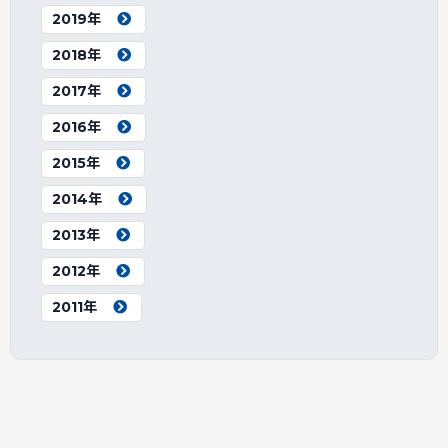
2019年
2018年
2017年
2016年
2015年
2014年
2013年
2012年
2011年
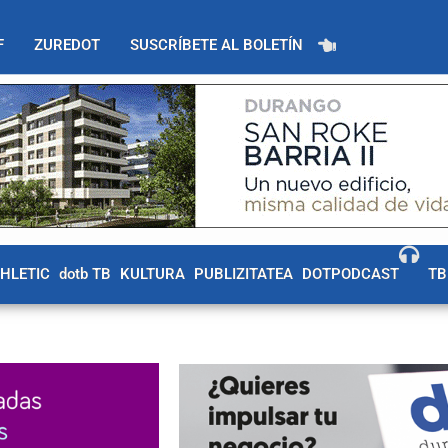
F
ZUREDOT
SUSCRÍBETE AL BOLETÍN
THLETIC
dotb TB
KULTURA
PUBLIZITATEA
DOTPODCAST
TB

● ● ●

→ **PROBLEM TO SOLVE**: Return the text lines from all of the items above without any changes, and leave the pictures out of your answer.

→ **EXERCISE OUTPUT**:
2019年
2018年
2017年
2016年
2015年
2014年
2013年
2012年
2011年
F
ZUREDOT
SUSCRÍBETE AL BOLETÍN
THLETIC
dotb TB
KULTURA
PUBLIZITATEA
DOTPODCAST
TB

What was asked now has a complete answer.